Thursday, October 29, 2020

Jazz bass according to Angus

You know one of those nights when the beautiful and unexpected just happen?

Well, during the Jazz Is Not Lost event collaboration between It Has To Be Jazz® and University of Johannesburg, such a moment presented itself. Totally unexpected! The program for the evening was simple and straight forward; at least I thought to myself! But that was not the case. The jazz students we were mentoring through the It Has To Be Jazz® initiative dubbed Know Your Change were going to be curtain raisers followed by Kamogelo Matsoso aka Kamo and her band.

‘Drummm rolll’ curtains opened and the first act was up! It was a duet of a singer and a bass player. And then the real surprise hit the stage like a tornado – Kamo and her band. You know I have a soft spot for women who play instruments that are dominated by men. A young lady with a saxophone came on stage and stood next to Kamo and the fireworks started. But you see, I am also seriously in love with bass. A young gentleman who was playing seated was obviously on a mission to really enjoy himself that night.

The first thing that truly impressed me about his style and sound signature was a carefree approach to notes while complementing what everyone else was playing. Let me just give you an idea of what I am talking about. Those who know Stanley Clarke, will tell you that whether he plays an electric bass or upright bass, his free approach to music just tells you everything about his understanding of how bass fits in any jazz song; even any other type of genre.

I later discovered that the highly energetic and funky jazz bass player’s name is Angus William Hardcastle. I giggled when they told me his name because at the time, I was thinking to myself that the Hardcastle must come from a long line of generations of groovy and funky musicians; Paul Hardcastle comes to mind. I think the best way to describe Angus would be, ‘A player whose complex musical soul flows with ease through his bass guitar!’ He has an amazing ability to take his audience in a journey that only he can champion.

When he plays, his physical gestures seem to suggest that only his body is there while his soul is somewhere else. It is the single most beautiful moment that produces some of the incredible jazz bass sounds I know. Very few musicians can actually do that and one would tend to expect that kind of play from someone older. But nooo! He is only 21 and turning 22 in March 2020. He takes his music serious as shown from his current pursuit of a BMus in Composition and Performance (4th year). His commitment is also clear and the results are the Kopano project – a well-orchestrated album with some of the finest young musicians.

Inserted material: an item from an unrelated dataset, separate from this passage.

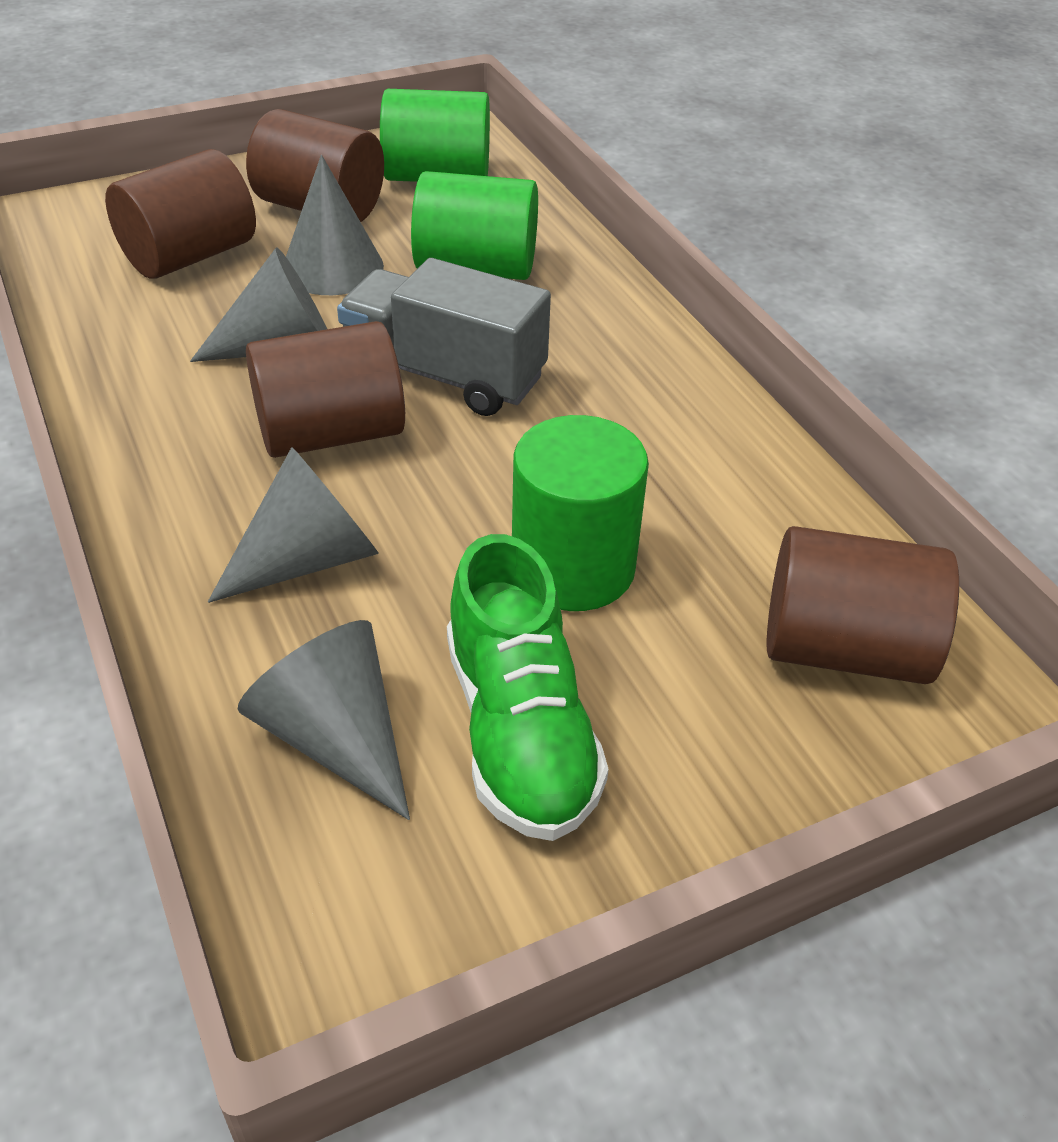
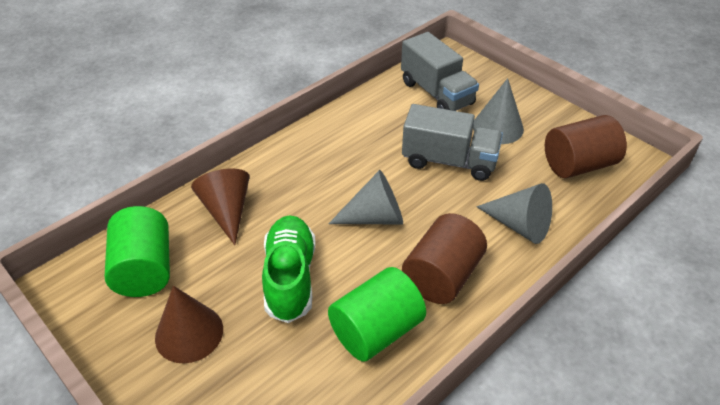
brown cone: 0 -> 2
brown cylinder: 4 -> 2
green cylinder: 3 -> 2
grey cone: 4 -> 3
grey truck: 1 -> 2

It is abundantly clear that from the way Angus plays, he must have started very young; actually in 2007. Since then, he has done amazing works with the likes of Godfrey Mntambo, Tamara Dey, Dylan Fine, Viwo Kulati, Maria Mombelli and the Belly Buttons, The Liminals, Tefo Mahola, Keegan Steenkamp, MSMF, Motswedi Modiba, Asa Goerge, Kamo Matsoso, Josh Mokoena, Tsiamo Nkoane, Thamie Mahlangu, Thulane Ngondo, Enoch Maruta, Nicholas Bjorkman, Moeneeb Hendrix, Mohamed Dawjee, James Nevin, Jonathan Tait (folk), Rhythm and Tide (reggae). The list seems endless but I am certain you get the idea. It is also nice to know that he has been influenced by some of the great musicians like Spencer Mbadu and Carlo Mombelli.

Such great musicians as Angus make an effort to spread the jazz message and this you can easily pick up from where he has played and please allow me to share some of the places. They include Cape Town, Johannesburg, Durban, Pretoria, garden route (Hermanus Knysna etc) and Limpopo. These are the festivals where he performed and I find fascinating; Rocking the Daisies Main Stage in 2013, 2015 and 2017; Oppie  Koppi in 2016 and 2018, Ramfest in 2011, Up the Creek in 2017, Smoking Dragon 2015 and 2016, River Republic 2014, 2016 and 2017 as well as Flower Fest in 2018.

Angus has also made the popular jazz outfits list and this includes The Orbit, Jazz in the Native Yards (Kwa Sec), The Rand Club, Hanks, The Drawing Room, Alma Cafe, Roving Bantu and he is booked for the Crypt in July.

So, why did this article make the It Has To Be Jazz® project review? Angus is confirmation of youth committed to jazz. He is very gifted and I can hardly wait to review his work once he completes his studies.